We’ll have climate change impact, invasive species impact, trophic interaction and food web, landscape connectivity and many more types of modelling.

AI making things easier

  • Detect fish kind on video footage from BRUVs and estimate biomass.
  • Detect anomalies, clean data, and identify trends.
  • CustomGPT/AI assistant helping run on top of our data ware layer. E.g. you can just ask it to transform custom data and visualise things, using all our APIs.

Application Layer

Custom applications for your organisation are built on top of our platform.

  • Create specific reports and tools for your organisation.
  • Be a transparent 3rd party – e.g., offshore wind can give us data (e.g., many underwater videos). We can extract info from these videos, store it and make it all available to see how much they hurt the seabed. They are interested in this to win governmental grants/tenders.
  • Help to comply with regulations/frameworks CSRD, TNFD, SBTN, GRI, UK Biodiversity Net Gain, etc.
  • Compute biodiversity credits (using the different framework of your choice).
  • Help with data collection. E.g. where to collect data, in what way, etc.
  • Monitoring key indicator species estimating ecosystem health (example) once we have enough data.
  • E.g. you have a seaweed farm. We can help stream data to our platform, set up dashboards to monitor everything, estimate crop yield, and generate reports to show your environmental impact.

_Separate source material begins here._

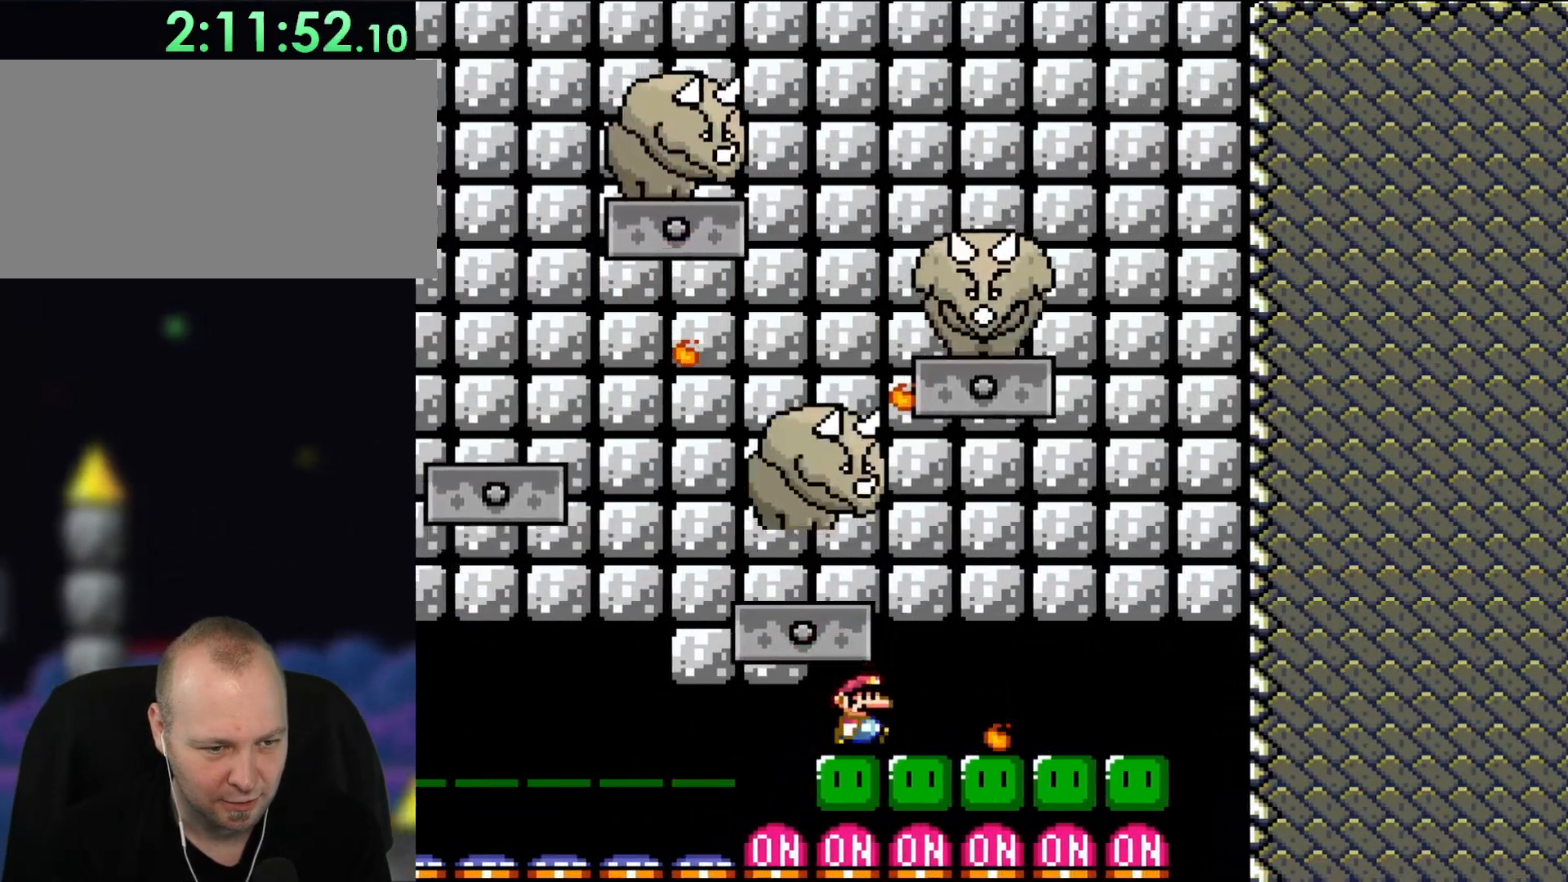
{"buttons": ["B", "Y", "DPAD_LEFT"], "events": [[217, "DPAD_RIGHT", "up"], [250, "DPAD_LEFT", "down"]]}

Strategy and Implementation

Focus on oceans

The same tech we build can scale beyond the ocean (e.g. forests, agriculture), and non-ocean people can still use our tools. But we focus on oceans for now:

  • Personal: love diving and admire oceans – main reason 😉
  • Importance: oceans are vast in scale (2/3 of the planet), 90% of habitable space, and problems there are less visible.
  • Less competition.
  • The data is usually less sensitive.

Multiple B2B verticals and horizontal B2C

  • Just go into verticals (e.g. oyster reef restoration, offshore wind) and build a solution for one company (almost like a consultancy providing services and tools).
    • Then, scale this solution to other companies and improve the service.
    • In parallel, put every generalisable building block into an open-source horizontal platform available to everyone.
  • The horizontal part will help all biodiversity researchers (e.g. NGOs who can’t pay for tailored solutions) and drive traction to our platform.

Modelling is a company priority

We have a lot on our plate. Understanding ecosystems (or modelling) on a deep level is one of the hardest things and unlocks many possibilities. We have expertise in modelling nature. This is our main focus for the company.

This presentation (UN ICP23) highlights that intermediaries (like wildflow) in the ocean observing and services market is the fastest-growing piece of the value chain. The intention to prioritise modelling, while hard and costly, is the right intuition long term.

Vehicle to unlock models

We will do everything else (data platform, applying models, guiding where and how to collect data) but on a level just enough to enable the best models possible. Driving modelling creates opportunities for others.

Multimodality

Single modality is limiting. E.g. using only video cameras is limiting because sometimes the water is murky and you don’t see far. Using only microphones is limiting because not all living things produce sounds. Using only eDNA is limiting because you don’t know how many animals were there (only relative abundance) and how long ago (could be a month ago). The key to great models is to utilise multi-modal data.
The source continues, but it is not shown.